**PROVIDED TEXT:**

Bodong Chen

Crisscross Landscapes

Notes: Andrade, A. (2015). Using Situated-Action Networks to visualize complex learning



Citekey: @andrade2015using

Andrade, A. (2015). Using Situated-Action Networks to visualize complex learning. In O. Lindwall, P. Häkkinen, T. Koschmann, P. Tchounikine, & S. Ludvigsen (Eds.), Exploring the Material Conditions of Learning: The Computer Supported Collaborative Learning (CSCL) Conference 2015, Volume 1 (pp. 372–379). Gothenburg, Sweden: International Society of the Learning Sciences.


This paper introduces a quite interesting analytical technique, named Situated-Action Network, which is theoretically informed by sociocultural learning theories and methodologically grounded in SNA. Basically, it puts both subjects and objects into one network, and use principle component analysis to reduce data dimensions to 2 to reveal progression of learner. A nice intro to the technique and an interesting case study of using SAN for understanding learning progression in a piloting task.

(I am still about confused about the PCA part.. On which data is this analysis conducted? Using which algorithm?)


The purpose of this paper is to show how Situated-Action Networks (SAN) is a viable visualization tool for representing the learning that happens as a movement from peripheral to more engaged forms of participation in a social activity. (p. 1)

In shifting the unit of analysis from cognitive processes to social activity, this form of visualization accounts for the social dynamics, tracing the learner’s trajectory of participation from the periphery to a more engaged form of participation (Lave & Wenger, 1991). Building on Social Network Analysis (Wasserman, 1994), various descriptive network indices can provide useful information about the learner’s level of participation in the social activity. (p. 1)

We take action as the unit of analysis. According to activity theory (Engeström, 1987; Leont’ev, 1974; Roth, 2007; Vygotsky, 1978), an action stands as the mediational link between a subject and an object. In this dialectical sense, actions are processes that connect two qualitatively different expressions of the same unit: in actions, subject and object are two constitutive elements that cannot be considered independently from each other (Roth, 2007). The idea that both subjects and objects are opposite but mutually constitutive parts of the same unit has important consequences for what, and how, subjects and objects are included in a representation of the learning process. In our analysis, subjects and objects are both represented as nodes in a network. This idea is not new, however, and some antecedents can be found in Latour’s Science and Technology studies (Latour, 1987) and some educational approaches inspired by his ideas (see for instance Shaffer & Clinton, 2006). Also, the theory of distributed cognition takes the system of cognition of both persons and objects as the unit of analysis (Hutchins, 1995; Hutchins & Klausen, 1996). (p. 1)

**RECORD EXCERPTS:**

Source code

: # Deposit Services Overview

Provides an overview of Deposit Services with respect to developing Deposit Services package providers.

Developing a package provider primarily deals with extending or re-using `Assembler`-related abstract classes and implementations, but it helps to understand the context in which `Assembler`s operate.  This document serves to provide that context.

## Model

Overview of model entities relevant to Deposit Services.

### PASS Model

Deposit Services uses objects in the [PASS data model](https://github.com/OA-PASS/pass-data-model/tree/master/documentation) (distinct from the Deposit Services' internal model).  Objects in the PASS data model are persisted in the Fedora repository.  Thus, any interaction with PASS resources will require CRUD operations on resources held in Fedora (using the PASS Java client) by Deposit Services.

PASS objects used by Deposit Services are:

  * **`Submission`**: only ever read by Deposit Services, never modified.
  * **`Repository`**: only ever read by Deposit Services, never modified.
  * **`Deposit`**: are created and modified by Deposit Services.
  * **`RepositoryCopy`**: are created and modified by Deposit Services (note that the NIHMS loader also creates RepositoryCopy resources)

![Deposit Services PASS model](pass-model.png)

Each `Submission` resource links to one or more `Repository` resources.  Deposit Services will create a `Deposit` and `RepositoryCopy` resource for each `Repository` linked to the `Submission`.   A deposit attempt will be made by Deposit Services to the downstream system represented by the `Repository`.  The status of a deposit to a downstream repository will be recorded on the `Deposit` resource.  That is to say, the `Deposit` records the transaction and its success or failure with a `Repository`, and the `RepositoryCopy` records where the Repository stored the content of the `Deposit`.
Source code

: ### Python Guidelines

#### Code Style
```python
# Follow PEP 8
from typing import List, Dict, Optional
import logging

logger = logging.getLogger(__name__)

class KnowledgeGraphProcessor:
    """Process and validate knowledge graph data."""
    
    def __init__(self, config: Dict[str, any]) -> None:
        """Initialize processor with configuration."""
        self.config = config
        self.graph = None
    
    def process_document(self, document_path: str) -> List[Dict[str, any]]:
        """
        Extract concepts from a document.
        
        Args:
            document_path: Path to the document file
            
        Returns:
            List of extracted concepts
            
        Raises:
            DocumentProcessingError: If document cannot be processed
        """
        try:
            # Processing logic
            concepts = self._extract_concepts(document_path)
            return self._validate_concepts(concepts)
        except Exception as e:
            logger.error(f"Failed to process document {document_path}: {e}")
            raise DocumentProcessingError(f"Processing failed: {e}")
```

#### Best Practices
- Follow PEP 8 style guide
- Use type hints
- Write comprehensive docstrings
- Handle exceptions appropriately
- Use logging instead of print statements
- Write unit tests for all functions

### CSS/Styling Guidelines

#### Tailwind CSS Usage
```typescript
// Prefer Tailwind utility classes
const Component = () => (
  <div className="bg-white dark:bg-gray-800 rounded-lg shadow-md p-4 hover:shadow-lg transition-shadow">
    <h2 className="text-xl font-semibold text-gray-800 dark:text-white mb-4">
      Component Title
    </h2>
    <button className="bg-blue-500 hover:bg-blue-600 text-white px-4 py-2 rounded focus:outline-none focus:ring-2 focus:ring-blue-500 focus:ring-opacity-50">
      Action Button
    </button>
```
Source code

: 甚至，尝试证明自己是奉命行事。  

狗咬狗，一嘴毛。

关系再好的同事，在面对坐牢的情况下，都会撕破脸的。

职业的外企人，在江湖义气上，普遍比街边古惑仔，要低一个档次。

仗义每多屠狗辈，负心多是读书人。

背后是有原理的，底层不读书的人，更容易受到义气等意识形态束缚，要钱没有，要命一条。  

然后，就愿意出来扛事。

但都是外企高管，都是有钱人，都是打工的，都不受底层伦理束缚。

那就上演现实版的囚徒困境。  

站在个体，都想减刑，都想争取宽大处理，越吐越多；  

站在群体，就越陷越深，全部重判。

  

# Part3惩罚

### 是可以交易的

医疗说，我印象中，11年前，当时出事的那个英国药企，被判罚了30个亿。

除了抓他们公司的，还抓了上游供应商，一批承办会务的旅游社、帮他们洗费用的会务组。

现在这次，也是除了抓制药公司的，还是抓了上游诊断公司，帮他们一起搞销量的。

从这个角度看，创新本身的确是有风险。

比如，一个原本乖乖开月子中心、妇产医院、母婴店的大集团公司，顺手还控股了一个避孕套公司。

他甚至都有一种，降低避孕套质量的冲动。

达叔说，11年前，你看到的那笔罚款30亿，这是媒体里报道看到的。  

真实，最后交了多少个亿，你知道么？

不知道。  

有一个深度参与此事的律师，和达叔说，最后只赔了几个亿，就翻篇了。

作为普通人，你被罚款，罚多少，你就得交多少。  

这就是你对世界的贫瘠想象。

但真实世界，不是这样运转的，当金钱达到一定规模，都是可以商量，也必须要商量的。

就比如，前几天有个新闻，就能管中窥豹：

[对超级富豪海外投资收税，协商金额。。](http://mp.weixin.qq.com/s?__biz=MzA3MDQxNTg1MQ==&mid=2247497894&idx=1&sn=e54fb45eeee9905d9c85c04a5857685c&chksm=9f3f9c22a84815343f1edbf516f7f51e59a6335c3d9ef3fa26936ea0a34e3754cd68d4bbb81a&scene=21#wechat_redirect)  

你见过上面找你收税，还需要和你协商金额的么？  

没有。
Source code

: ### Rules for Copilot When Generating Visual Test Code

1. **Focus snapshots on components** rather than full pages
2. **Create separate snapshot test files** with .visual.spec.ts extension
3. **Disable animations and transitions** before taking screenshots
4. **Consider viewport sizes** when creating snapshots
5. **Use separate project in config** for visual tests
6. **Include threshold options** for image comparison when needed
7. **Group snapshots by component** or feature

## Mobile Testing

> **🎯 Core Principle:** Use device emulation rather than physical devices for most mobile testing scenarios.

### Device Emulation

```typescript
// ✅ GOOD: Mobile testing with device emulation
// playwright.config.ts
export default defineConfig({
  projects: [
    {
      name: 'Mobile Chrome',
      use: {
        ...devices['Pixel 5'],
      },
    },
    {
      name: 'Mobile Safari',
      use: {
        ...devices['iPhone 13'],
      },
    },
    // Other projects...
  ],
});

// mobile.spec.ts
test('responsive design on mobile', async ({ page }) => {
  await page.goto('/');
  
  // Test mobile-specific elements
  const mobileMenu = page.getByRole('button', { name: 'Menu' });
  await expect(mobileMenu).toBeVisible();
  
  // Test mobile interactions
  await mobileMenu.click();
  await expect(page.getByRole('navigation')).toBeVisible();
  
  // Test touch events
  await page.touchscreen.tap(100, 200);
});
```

**TASKS TO COMPLETE:**
1. Answer these questions about the notes on Andrade (2015):
(a) On which pages of the conference volume does the paper appear?
(b) What does the paper take as its unit of analysis?
(c) How are subjects and objects represented in the paper's analysis?
2. Copy from the notes on Andrade (2015) the passage from "Bodong Chen" to "the Learning Sciences.", word for word.

**ANSWERS:**
1.
(a) Pages 372–379.
(b) Action.
(c) Both are represented as nodes in a network.

2.
Bodong Chen

Crisscross Landscapes

Notes: Andrade, A. (2015). Using Situated-Action Networks to visualize complex learning



Citekey: @andrade2015using

Andrade, A. (2015). Using Situated-Action Networks to visualize complex learning. In O. Lindwall, P. Häkkinen, T. Koschmann, P. Tchounikine, & S. Ludvigsen (Eds.), Exploring the Material Conditions of Learning: The Computer Supported Collaborative Learning (CSCL) Conference 2015, Volume 1 (pp. 372–379). Gothenburg, Sweden: International Society of the Learning Sciences.